● ACTIVITY: Once the pictures are set aside, output all the records exactly.

───── THE INPUT

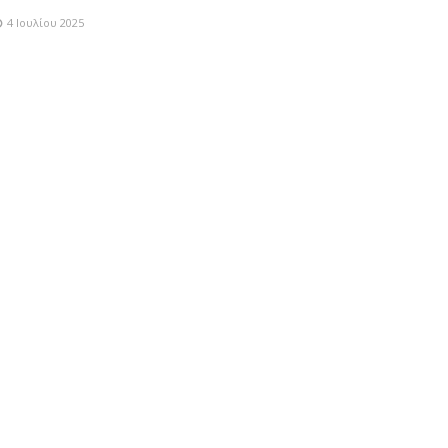
4 Ιουλίου 2025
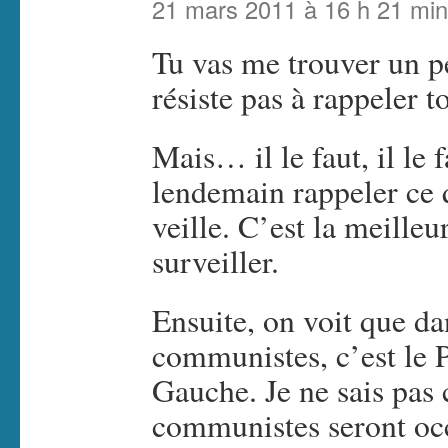
21 mars 2011 à 16 h 21 min
Tu vas me trouver un p
résiste pas à rappeler t
Mais… il le faut, il le f
lendemain rappeler ce q
veille. C’est la meilleu
surveiller.
Ensuite, on voit que d
communistes, c’est le 
Gauche. Je ne sais pas
communistes seront occ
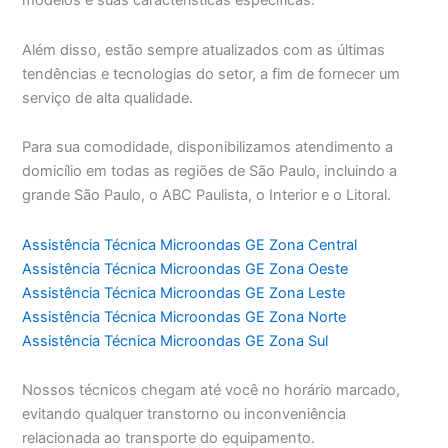
modelos e suas características específicas.
Além disso, estão sempre atualizados com as últimas
tendências e tecnologias do setor, a fim de fornecer um
serviço de alta qualidade.
Para sua comodidade, disponibilizamos atendimento a
domicílio em todas as regiões de São Paulo, incluindo a
grande São Paulo, o ABC Paulista, o Interior e o Litoral.
Assistência Técnica Microondas GE Zona Central
Assistência Técnica Microondas GE Zona Oeste
Assistência Técnica Microondas GE Zona Leste
Assistência Técnica Microondas GE Zona Norte
Assistência Técnica Microondas GE Zona Sul
Nossos técnicos chegam até você no horário marcado,
evitando qualquer transtorno ou inconveniência
relacionada ao transporte do equipamento.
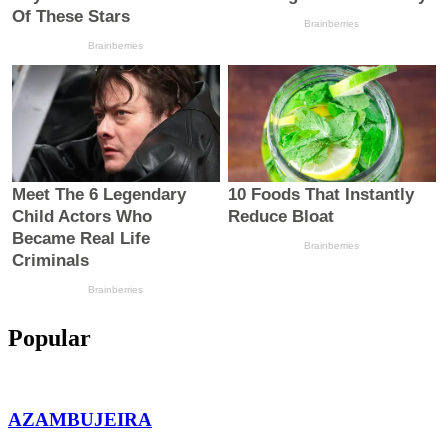
Popular
AZAMBUJEIRA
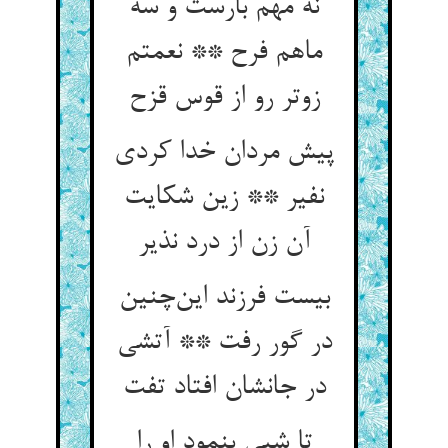
نه مهم بارست و سه
ماهم فرح ** نعمتم
زوتر رو از قوس قزح
پیش مردان خدا کردی
نفیر ** زین شکایت
آن زن از درد نذیر
بیست فرزند این‌چنین
در گور رفت ** آتشی
در جانشان افتاد تفت
تا شبی بنمود او را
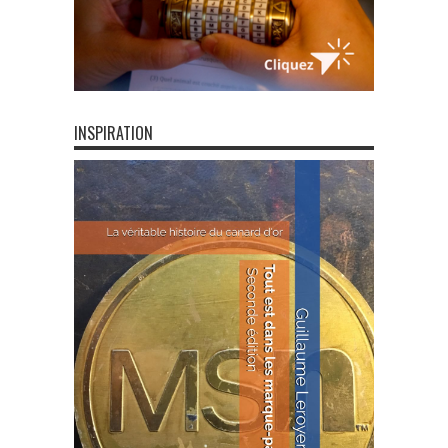
INSPIRATION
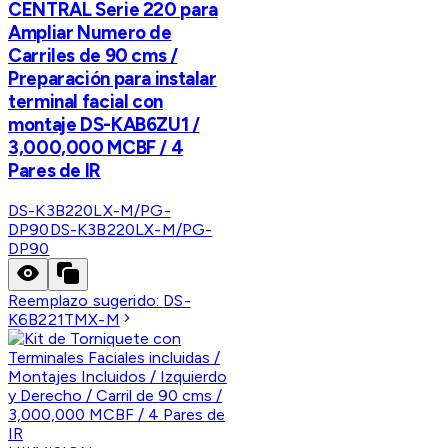
CENTRAL Serie 220 para
Ampliar Numero de
Carriles de 90 cms /
Preparación para instalar
terminal facial con
montaje DS-KAB6ZU1 /
3,000,000 MCBF / 4
Pares de IR
DS-K3B220LX-M/PG-
DP90
DS-K3B220LX-M/PG-
DP90
Reemplazo sugerido:
DS-
K6B221TMX-M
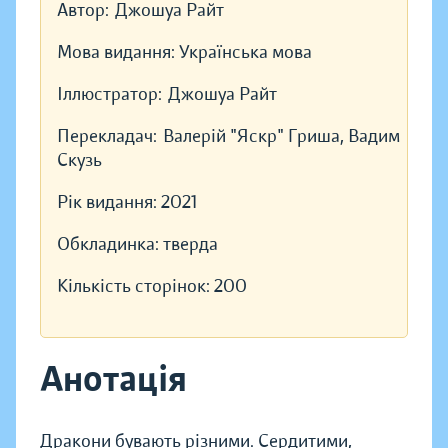
Автор:
Джошуа Райт
Мова видання:
Українська мова
Іллюстратор:
Джошуа Райт
Перекладач:
Валерій "Яскр" Гриша, Вадим
Скузь
Рік видання:
2021
Обкладинка:
тверда
Кількість сторінок:
200
Анотація
Дракони бувають різними. Сердитими,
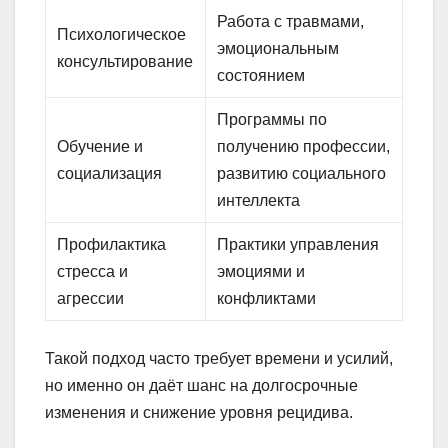
Работа с травмами,
Психологическое
эмоциональным
консультирование
состоянием
Программы по
Обучение и
получению профессии,
социализация
развитию социального
интеллекта
Профилактика
Практики управления
стресса и
эмоциями и
агрессии
конфликтами
Такой подход часто требует времени и усилий,
но именно он даёт шанс на долгосрочные
изменения и снижение уровня рецидива.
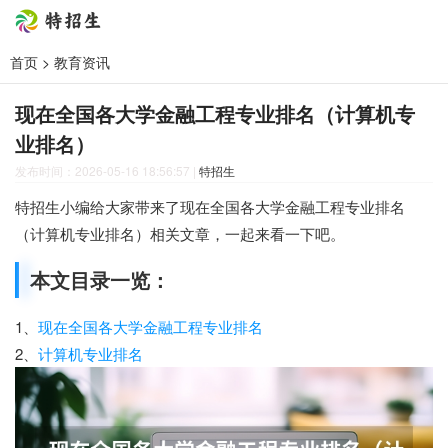
首页
>
教育资讯
现在全国各大学金融工程专业排名（计算机专
业排名）
发布时间：2026-05-16 18:56:57
|
特招生
特招生小编给大家带来了现在全国各大学金融工程专业排名
（计算机专业排名）相关文章，一起来看一下吧。
本文目录一览：
1、
现在全国各大学金融工程专业排名
2、
计算机专业排名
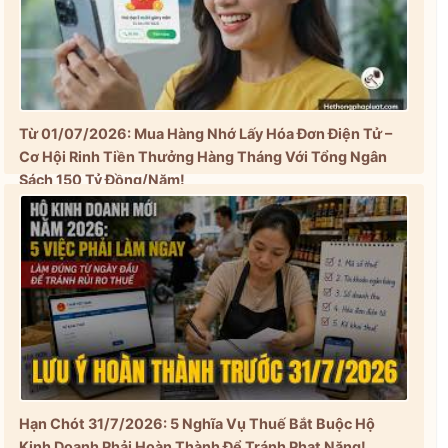
Từ 01/07/2026: Mua Hàng Nhớ Lấy Hóa Đơn Điện Tử –
Cơ Hội Rinh Tiền Thưởng Hàng Tháng Với Tổng Ngân
Sách 150 Tỷ Đồng/Năm!
Hạn Chót 31/7/2026: 5 Nghĩa Vụ Thuế Bắt Buộc Hộ
Kinh Doanh Phải Hoàn Thành Để Tránh Phạt Nặng!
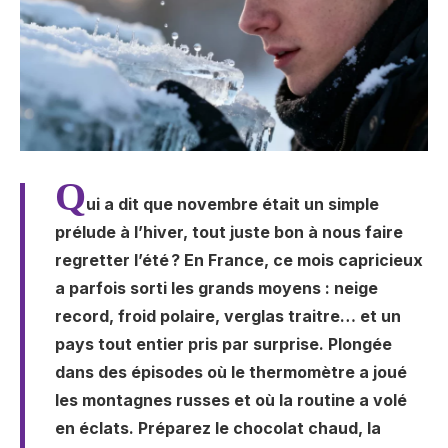
Q
ui a dit que novembre était un simple
prélude à l’hiver, tout juste bon à nous faire
regretter l’été ? En France, ce mois capricieux
a parfois sorti les grands moyens : neige
record, froid polaire, verglas traitre… et un
pays tout entier pris par surprise. Plongée
dans des épisodes où le thermomètre a joué
les montagnes russes et où la routine a volé
en éclats. Préparez le chocolat chaud, la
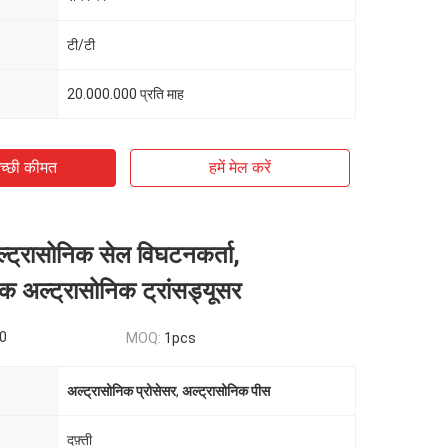
टी/टी
20.000.000 प्रति माह
च्छी कीमत
हमें मेल करें
्ट्रासोनिक सेल विघटनकर्ता,
ट्रिक अल्ट्रासोनिक ट्रांसड्यूसर
0
MOQ:
1pcs
अल्ट्रासोनिक प्रोसेसर
,
अल्ट्रासोनिक पीस
दफ़्ती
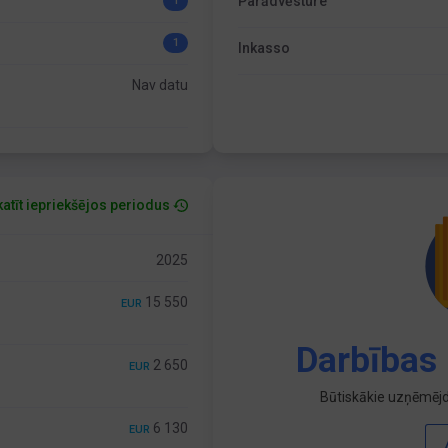
Parādvēsture
1
1
Inkasso
Nav datu
atīt iepriekšējos periodus
2025
15 550
EUR
Darbības 
2 650
EUR
Būtiskākie uzņēmējd
6 130
EUR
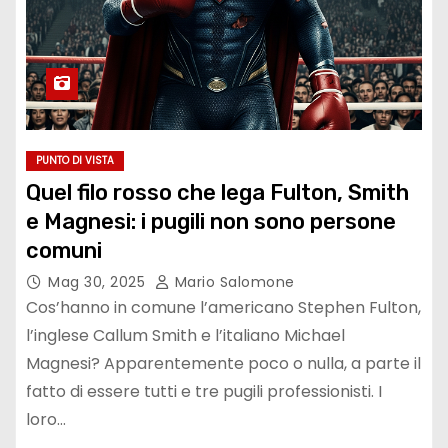
PUNTO DI VISTA
Quel filo rosso che lega Fulton, Smith
e Magnesi: i pugili non sono persone
comuni
Mag 30, 2025
Mario Salomone
Cos’hanno in comune l’americano Stephen Fulton,
l’inglese Callum Smith e l’italiano Michael
Magnesi? Apparentemente poco o nulla, a parte il
fatto di essere tutti e tre pugili professionisti. I
loro…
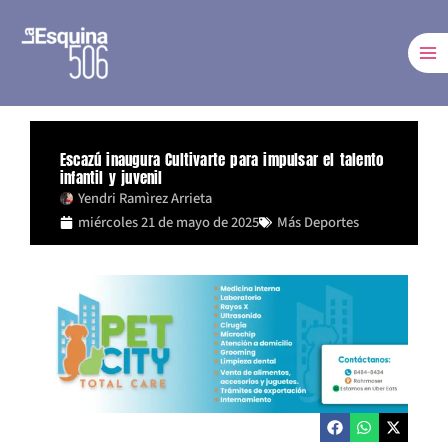
Ir
al
contenido
Escazú inaugura Cultivarte para impulsar el talento
infantil y juvenil
Yendri Ramìrez Arrieta
miércoles 21 de mayo de 2025
Más Deportes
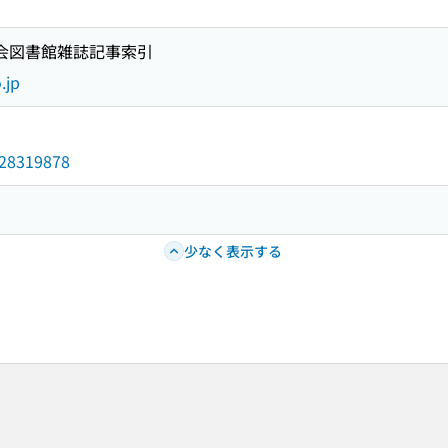
国会図書館雑誌記事索引
.jp
/028319878
少なく表示する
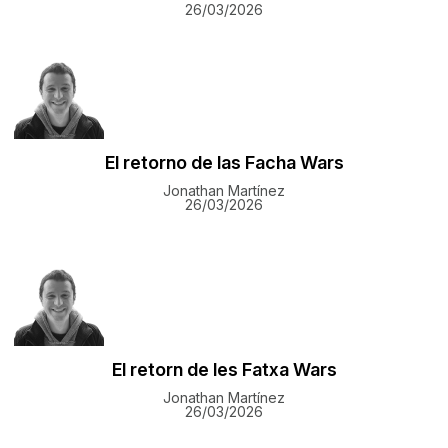
26/03/2026
El retorno de las Facha Wars
Jonathan Martínez
26/03/2026
El retorn de les Fatxa Wars
Jonathan Martínez
26/03/2026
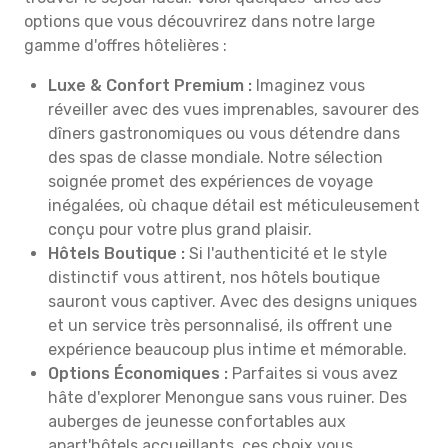
options que vous découvrirez dans notre large
gamme d'offres hôtelières :
Luxe & Confort Premium :
Imaginez vous
réveiller avec des vues imprenables, savourer des
dîners gastronomiques ou vous détendre dans
des spas de classe mondiale. Notre sélection
soignée promet des expériences de voyage
inégalées, où chaque détail est méticuleusement
conçu pour votre plus grand plaisir.
Hôtels Boutique :
Si l'authenticité et le style
distinctif vous attirent, nos hôtels boutique
sauront vous captiver. Avec des designs uniques
et un service très personnalisé, ils offrent une
expérience beaucoup plus intime et mémorable.
Options Économiques :
Parfaites si vous avez
hâte d'explorer Menongue sans vous ruiner. Des
auberges de jeunesse confortables aux
apart'hôtels accueillants, ces choix vous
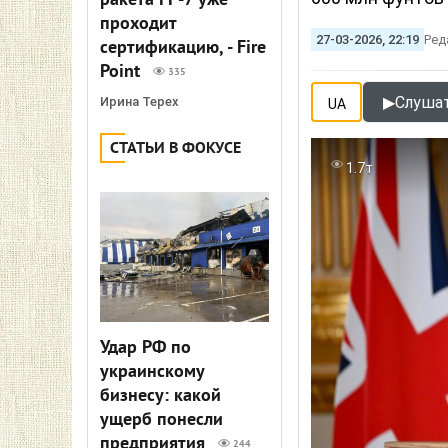
ракета FP-7 уже
проходит
27-03-2026, 22:19
Ред
сертификацию, - Fire
Point
335
▶
Слушат
Ирина Терех
UA
СТАТЬИ В ФОКУСЕ
1.7т
Удар РФ по
украинскому
бизнесу: какой
ущерб понесли
предприятия
244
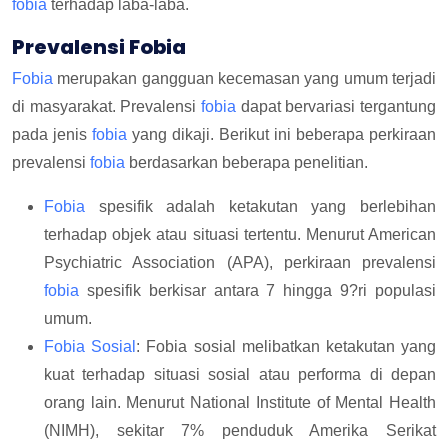
fobia
terhadap laba-laba.
Prevalensi Fobia
Fobia
merupakan gangguan kecemasan yang umum terjadi
di masyarakat. Prevalensi
fobia
dapat bervariasi tergantung
pada jenis
fobia
yang dikaji. Berikut ini beberapa perkiraan
prevalensi
fobia
berdasarkan beberapa penelitian.
Fobia
spesifik adalah ketakutan yang berlebihan
terhadap objek atau situasi tertentu. Menurut American
Psychiatric Association (APA), perkiraan prevalensi
fobia
spesifik berkisar antara 7 hingga 9?ri populasi
umum.
Fobia Sosial
: Fobia sosial melibatkan ketakutan yang
kuat terhadap situasi sosial atau performa di depan
orang lain. Menurut National Institute of Mental Health
(NIMH), sekitar 7% penduduk Amerika Serikat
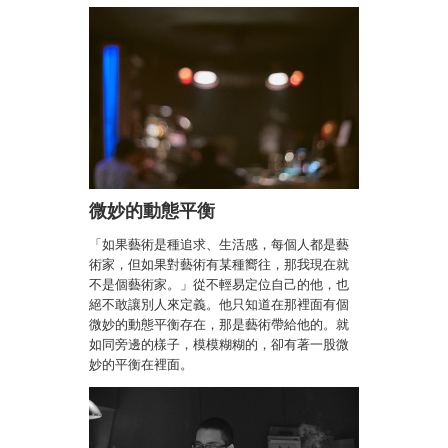
微妙的動態平衡
「如果藝術是種追求、生活感，每個人都是藝
術家，但如果對藝術有某種嚮往，那我現在就
不是個藝術家。」從不輕易定位自己的他，也
絕不敢讓別人來定義。他只知道在那裡面有個
微妙的動態平衡存在，那是藝術帶給他的。就
如同旁邊的樣子，模模糊糊的，卻有著一股微
妙的平衡在裡面。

──────────

● RESPONSE:
4 Ιουλίου 2025
21 mars 2011 à 16 h 21 min
Tu vas me trouver un p
résiste pas à rappeler t
Mais… il le faut, il le f
lendemain rappeler ce q
veille. C’est la meilleu
surveiller.
Ensuite, on voit que d
communistes, c’est le 
Gauche. Je ne sais pas
communistes seront occ
modelos e suas características específicas.
Além disso, estão sempre atualizados com as últimas
tendências e tecnologias do setor, a fim de fornecer um
serviço de alta qualidade.
Para sua comodidade, disponibilizamos atendimento a
domicílio em todas as regiões de São Paulo, incluindo a
grande São Paulo, o ABC Paulista, o Interior e o Litoral.
Assistência Técnica Microondas GE Zona Central
Assistência Técnica Microondas GE Zona Oeste
Assistência Técnica Microondas GE Zona Leste
Assistência Técnica Microondas GE Zona Norte
Assistência Técnica Microondas GE Zona Sul
Nossos técnicos chegam até você no horário marcado,
evitando qualquer transtorno ou inconveniência
relacionada ao transporte do equipamento.
Popular
AZAMBUJEIRA
نه مهم بارست و سه
ماهم فرح ** نعمتم
زوتر رو از قوس قزح
پیش مردان خدا کردی
نفیر ** زین شکایت
آن زن از درد نذیر
بیست فرزند این‌چنین
در گور رفت ** آتشی
در جانشان افتاد تفت
تا شبی بنمود او را
INSPIRATION
CENTRAL Serie 220 para
Ampliar Numero de
Carriles de 90 cms /
Preparación para instalar
terminal facial con
montaje DS-KAB6ZU1 /
3,000,000 MCBF / 4
Pares de IR
DS-K3B220LX-M/PG-
DP90
DS-K3B220LX-M/PG-
DP90
Reemplazo sugerido:
DS-
K6B221TMX-M
Автор:
Джошуа Райт
Мова видання:
Українська мова
Іллюстратор:
Джошуа Райт
Перекладач:
Валерій "Яскр" Гриша, Вадим
Скузь
Рік видання:
2021
Обкладинка:
тверда
Кількість сторінок:
200
Анотація
Дракони бувають різними. Сердитими,
Работа с травмами,
Психологическое
эмоциональным
консультирование
состоянием
Программы по
Обучение и
получению профессии,
социализация
развитию социального
интеллекта
Профилактика
Практики управления
стресса и
эмоциями и
агрессии
конфликтами
Такой подход часто требует времени и усилий,
но именно он даёт шанс на долгосрочные
изменения и снижение уровня рецидива.
首页
>
教育资讯
现在全国各大学金融工程专业排名（计算机专
业排名）
发布时间：2026-05-16 18:56:57
|
特招生
特招生小编给大家带来了现在全国各大学金融工程专业排名
（计算机专业排名）相关文章，一起来看一下吧。
本文目录一览：
1、
现在全国各大学金融工程专业排名
2、
计算机专业排名
Từ 01/07/2026: Mua Hàng Nhớ Lấy Hóa Đơn Điện Tử –
Cơ Hội Rinh Tiền Thưởng Hàng Tháng Với Tổng Ngân
Sách 150 Tỷ Đồng/Năm!
Hạn Chót 31/7/2026: 5 Nghĩa Vụ Thuế Bắt Buộc Hộ
Kinh Doanh Phải Hoàn Thành Để Tránh Phạt Nặng!
Q
ui a dit que novembre était un simple
prélude à l’hiver, tout juste bon à nous faire
regretter l’été ? En France, ce mois capricieux
a parfois sorti les grands moyens : neige
record, froid polaire, verglas traitre… et un
pays tout entier pris par surprise. Plongée
dans des épisodes où le thermomètre a joué
les montagnes russes et où la routine a volé
en éclats. Préparez le chocolat chaud, la
टी/टी
20.000.000 प्रति माह
च्छी कीमत
हमें मेल करें
्ट्रासोनिक सेल विघटनकर्ता,
ट्रिक अल्ट्रासोनिक ट्रांसड्यूसर
0
MOQ:
1pcs
अल्ट्रासोनिक प्रोसेसर
,
अल्ट्रासोनिक पीस
दफ़्ती
Parādvēsture
1
1
Inkasso
Nav datu
atīt iepriekšējos periodus
2025
15 550
EUR
Darbības 
2 650
EUR
Būtiskākie uzņēmējd
6 130
EUR
PUNTO DI VISTA
Quel filo rosso che lega Fulton, Smith
e Magnesi: i pugili non sono persone
comuni
Mag 30, 2025
Mario Salomone
Cos’hanno in comune l’americano Stephen Fulton,
l’inglese Callum Smith e l’italiano Michael
Magnesi? Apparentemente poco o nulla, a parte il
fatto di essere tutti e tre pugili professionisti. I
loro…
Ir
al
contenido
Escazú inaugura Cultivarte para impulsar el talento
infantil y juvenil
Yendri Ramìrez Arrieta
miércoles 21 de mayo de 2025
Más Deportes
国会図書館雑誌記事索引
.jp
/028319878
少なく表示する
26/03/2026
El retorno de las Facha Wars
Jonathan Martínez
26/03/2026
El retorn de les Fatxa Wars
Jonathan Martínez
26/03/2026
options que vous découvrirez dans notre large
gamme d'offres hôtelières :
Luxe & Confort Premium :
Imaginez vous
réveiller avec des vues imprenables, savourer des
dîners gastronomiques ou vous détendre dans
des spas de classe mondiale. Notre sélection
soignée promet des expériences de voyage
inégalées, où chaque détail est méticuleusement
conçu pour votre plus grand plaisir.
Hôtels Boutique :
Si l'authenticité et le style
distinctif vous attirent, nos hôtels boutique
sauront vous captiver. Avec des designs uniques
et un service très personnalisé, ils offrent une
expérience beaucoup plus intime et mémorable.
Options Économiques :
Parfaites si vous avez
hâte d'explorer Menongue sans vous ruiner. Des
auberges de jeunesse confortables aux
apart'hôtels accueillants, ces choix vous
ракета FP-7 уже
проходит
27-03-2026, 22:19
Ред
сертификацию, - Fire
Point
335
▶
Слушат
Ирина Терех
UA
СТАТЬИ В ФОКУСЕ
1.7т
Удар РФ по
украинскому
бизнесу: какой
ущерб понесли
предприятия
244
fobia
terhadap laba-laba.
Prevalensi Fobia
Fobia
merupakan gangguan kecemasan yang umum terjadi
di masyarakat. Prevalensi
fobia
dapat bervariasi tergantung
pada jenis
fobia
yang dikaji. Berikut ini beberapa perkiraan
prevalensi
fobia
berdasarkan beberapa penelitian.
Fobia
spesifik adalah ketakutan yang berlebihan
terhadap objek atau situasi tertentu. Menurut American
Psychiatric Association (APA), perkiraan prevalensi
fobia
spesifik berkisar antara 7 hingga 9?ri populasi
umum.
Fobia Sosial
: Fobia sosial melibatkan ketakutan yang
kuat terhadap situasi sosial atau performa di depan
orang lain. Menurut National Institute of Mental Health
(NIMH), sekitar 7% penduduk Amerika Serikat
微妙的動態平衡
「如果藝術是種追求、生活感，每個人都是藝
術家，但如果對藝術有某種嚮往，那我現在就
不是個藝術家。」從不輕易定位自己的他，也
絕不敢讓別人來定義。他只知道在那裡面有個
微妙的動態平衡存在，那是藝術帶給他的。就
如同旁邊的樣子，模模糊糊的，卻有著一股微
妙的平衡在裡面。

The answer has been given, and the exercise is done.